3. D'autre part, aux termes de l'article L. 4138-12 du code de la défense : " Le congé de longue durée pour maladie est attribué, après épuisement des droits de congé de maladie ou des droits du congé du blessé prévus aux articles L. 4138-3 et L. 4138-3-1, pour les affections dont la liste est fixée par décret en Conseil d'Etat. / Lorsque l'affection survient du fait ou à l'occasion de l'exercice des fonctions ou à la suite de l'une des causes exceptionnelles prévues à l'article
L. 27 du code des pensions civiles et militaires de retraite, ce congé est d'une durée maximale de huit ans. Le militaire perçoit, dans les conditions fixées par décret en Conseil d'Etat, sa rémunération pendant cinq ans, puis une rémunération réduite de moitié les trois années qui suivent. / Dans les autres cas, ce congé est d'une durée maximale de cinq ans et le militaire de carrière perçoit, dans les conditions définies par décret en Conseil d'Etat, sa rémunération pendant trois ans, puis une rémunération réduite de moitié les deux années qui suivent. Le militaire servant en vertu d'un contrat réunissant au moins trois ans de services militaires bénéficie de ce congé, pour lequel il perçoit sa rémunération pendant un an, puis une rémunération réduite de moitié les deux années qui suivent. Celui réunissant moins de trois ans de services militaires bénéficie de ce congé, non rémunéré, pendant une durée maximale d'un an. / Le militaire placé en congé de longue durée pour maladie continue à figurer sur la liste d'ancienneté, concourt pour l'avancement à l'ancienneté et, dans les cas visés au deuxième alinéa du présent article, pour l'avancement au choix. Le temps passé en congé est pris en compte pour l'avancement et pour les droits à pension de retraite. " Aux termes de l'article
R. 4138-47 du même code : " Le congé de longue durée pour maladie est la situation du militaire, qui est placé, au terme de ses droits à congé de maladie ou de ses droits à congé du blessé, dans l'impossibilité d'exercer ses fonctions pour l'une des affections suivantes : / 1° Affections cancéreuses ; / 2° Déficit immunitaire grave et acquis ; / 3° Troubles mentaux et du comportement présentant une évolution prolongée et dont le retentissement professionnel ou le traitement sont incompatibles avec le service. " Aux termes de l'article R. 4138-48 du même code : " Le congé de longue durée pour maladie est attribué, sur demande ou d'office, dans les conditions fixées à l'article L. 4138-12, par décision du ministre de la défense, ou du ministre de l'intérieur pour les militaires de la gendarmerie nationale, sur le fondement d'un certificat médical établi par un médecin des armées, par périodes de six mois renouvelables. " Aux termes de l'article R. 4138-51 du code de la défense : " La date de départ de la première période de congé de longue durée pour maladie est fixée au jour qui suit la date d'expiration des droits à congé de maladie ou à congé du blessé. / Le point de départ des autres périodes est fixé au jour qui suit la date d'expiration de la période précédente. / Le militaire en congé de longue durée pour maladie ne peut reprendre le service à l'expiration ou au cours d'une période de congé que s'il est reconnu apte à la suite d'un examen médical pratiqué par un médecin des armées. " Et aux termes de l'article R. 4138-52 du même code : " Le militaire placé en congé de longue durée pour maladie perçoit la solde indiciaire, l'indemnité pour charges militaires, les primes et indemnités liées à la qualification ainsi que l'indemnité pour services aériens au taux n° 1 dans la limite des droits ouverts par l'exécution des épreuves de contrôle. / Il perçoit en outre la totalité des indemnités de résidence et pour charge de famille ainsi que, le cas échéant, la majoration de l'indemnité pour charges militaires. "

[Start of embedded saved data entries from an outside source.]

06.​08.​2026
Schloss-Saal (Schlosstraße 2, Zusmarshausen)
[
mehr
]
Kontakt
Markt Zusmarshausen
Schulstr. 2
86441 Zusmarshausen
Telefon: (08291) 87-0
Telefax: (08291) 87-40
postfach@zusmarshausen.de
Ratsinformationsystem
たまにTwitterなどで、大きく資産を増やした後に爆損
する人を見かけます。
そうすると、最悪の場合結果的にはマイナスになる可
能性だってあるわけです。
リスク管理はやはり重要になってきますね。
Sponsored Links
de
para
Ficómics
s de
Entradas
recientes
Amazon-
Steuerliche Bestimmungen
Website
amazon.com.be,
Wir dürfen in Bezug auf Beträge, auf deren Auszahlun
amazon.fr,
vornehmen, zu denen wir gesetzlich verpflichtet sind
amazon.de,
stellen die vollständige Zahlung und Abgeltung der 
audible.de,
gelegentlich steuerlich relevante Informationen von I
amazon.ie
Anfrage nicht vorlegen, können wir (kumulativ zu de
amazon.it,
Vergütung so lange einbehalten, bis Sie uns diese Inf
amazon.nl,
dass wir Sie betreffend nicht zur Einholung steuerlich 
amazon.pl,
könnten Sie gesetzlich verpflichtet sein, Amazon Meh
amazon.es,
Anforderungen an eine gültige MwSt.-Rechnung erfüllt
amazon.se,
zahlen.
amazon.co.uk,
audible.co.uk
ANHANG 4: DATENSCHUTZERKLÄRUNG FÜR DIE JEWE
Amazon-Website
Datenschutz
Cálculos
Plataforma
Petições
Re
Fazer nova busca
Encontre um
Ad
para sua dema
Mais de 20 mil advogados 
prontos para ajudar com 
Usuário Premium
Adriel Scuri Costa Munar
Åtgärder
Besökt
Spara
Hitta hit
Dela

4. Mme A, officier sous contrat d'engagement à compter du 1er novembre 2019 jusqu'au 31 octobre 2020, à la suite de son détachement dans le corps des attachés d'administration de l'Etat, a été rétroactivement placée en position d'activité à compter du
1er novembre 2019 jusqu'au 31 octobre 2020. Pour les périodes du 1er novembre 2019 au
31 décembre 2019, du 16 janvier 2020 au 16 février 2020 et du 29 mai 2020 au 23 août 2020, l'administration l'a rétroactivement placée en congé maladie ordinaire.
5. Mme A soutient que, en ne la plaçant pas en congé maladie ordinaire, à compter du 1er novembre 2019, puis en congé de longue durée pour maladie, après épuisement de ses droits à congés maladie, l'administration l'a maintenue dans une position irrégulière.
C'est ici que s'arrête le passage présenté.